● Questions on the material:
**A.** In the text on spam bots and email harvesters, which file gives instructions that legitimate bots obey but malicious bots ignore?
**B.** Carry on the text about spam bots and email harvesters, starting after its final sentence.

● Text block:
= Beginning of Section =

Spam Bots and Email Harvesters

While legitimate bots and spiders crawl your site in order to index your pages for inclusion in search engines and directories, malicious bots do the same in search of email addresses. But unlike their legitimate counterparts, malicious bots ignore standards and rules, and even use methods specifically intended to avoid their detection and prevention.

For example, legitimate bots will obey instructions provided in a robots.txt file, telling them what they can and cannot crawl, while malicious bots will not. More recent email harvesters will also identify themselves falsely as legitimate bots in order to avoid common detection and blocking methods.

Spam bots and email harvesters examine the HTML code of web pages and collect anything that looks like an email address. Therefore, in addition to conventional "mailto" links, they will also find email addresses embedded in contact forms.

Prevention Methods

Advanced developers commonly deny access to known malicious bots via rules specified in an .htaccess file. However, this method requires the name or identifier of the offending bot, which does not protect against bots that falsely identify themselves. This is also a reactive approach, requiring additional entries after-the-fact, as new malicious bots become known.  Furthermore, the .htaccess file is processed before access to the site is granted, so a long list of validation rules can significantly reduce load times and general site performance for legitimate visitors.

Malicious bots can only collect email addresses they can identify. You can therefore take steps to alter the appearance of email addresses so they remain accessible to visitors, but cannot be identified by email harvesters.

One approach is to include email addresses as images. However, visitors would no longer be able to click the email address to send a message. And adding this functionality would render the link as vulnerable as a normal text link.

= End of Section =

● Information provided:
= Beginning of Section =

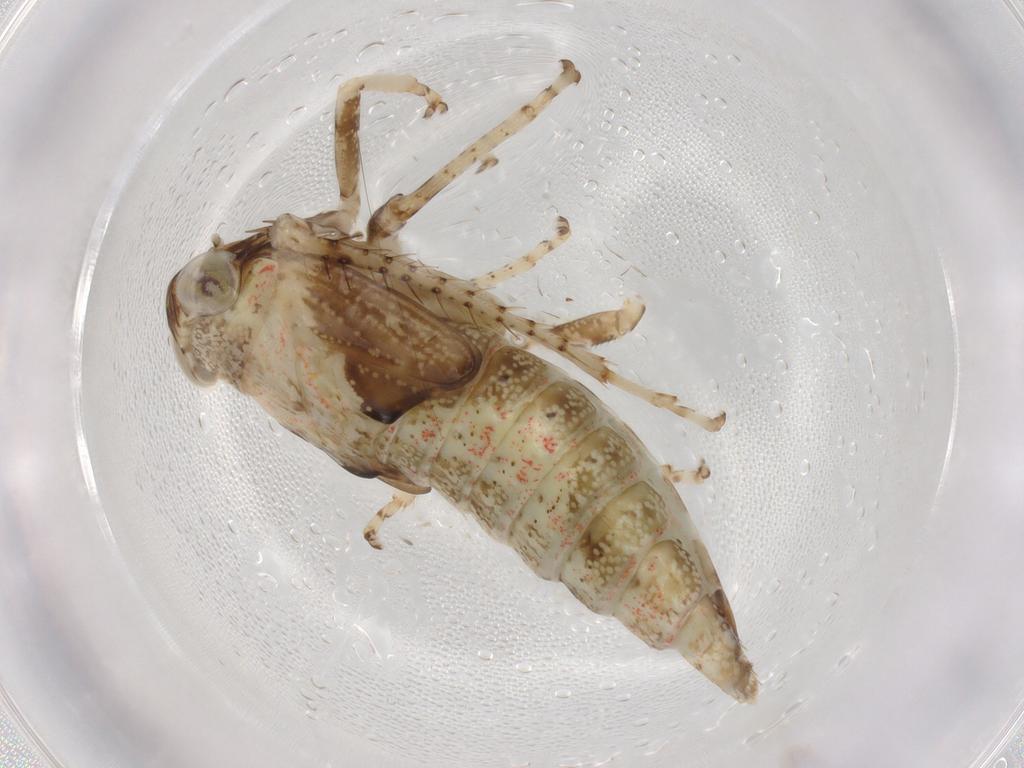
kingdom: Animalia
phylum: Arthropoda
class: Insecta
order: Hemiptera
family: Cicadellidae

= End of Section =

● Responses in order:
**A.** A robots.txt file.

**B.**
Another approach is to break the email address into separate JavaScript variables, then reassemble these when the page is loaded to provide visitors with a normal text link. However, if your visitor has disabled JavaScript, they won't see your email address either.

A practical solution is to convert the email address and mailto parts of the link to Unicode. This is then rendered as a conventional text link in web browsers, but appears as gibberish to email harvesters.

For example, the email address "a@b.com" would normally be coded as follows:

     <a href="mailto:a@b.com">a@b.com</a>

The HTML tags need to remain as they are, but everything else can be changed to Unicode. So in the above example, mailto:a@b.com would be changed to:

     &#109;&#97;&#105;&#108;&#116;&#111;&#58;&#97;&#64;&#98;&#46;&#99;&#111;&#109;

And a@b.com would be changed to:

     &#97;&#64;&#98;&#46;&#99;&#111;&#109;

The resulting link appears and functions exactly as a conventional text link: a@b.com

This same method can also be applied to email addresses embedded in forms, which is not possible using other methods shown in this article.

Tools that convert ASCII to Unicode are freely available on the Internet. Simply search for "ascii to unicode" using your preferred search engine.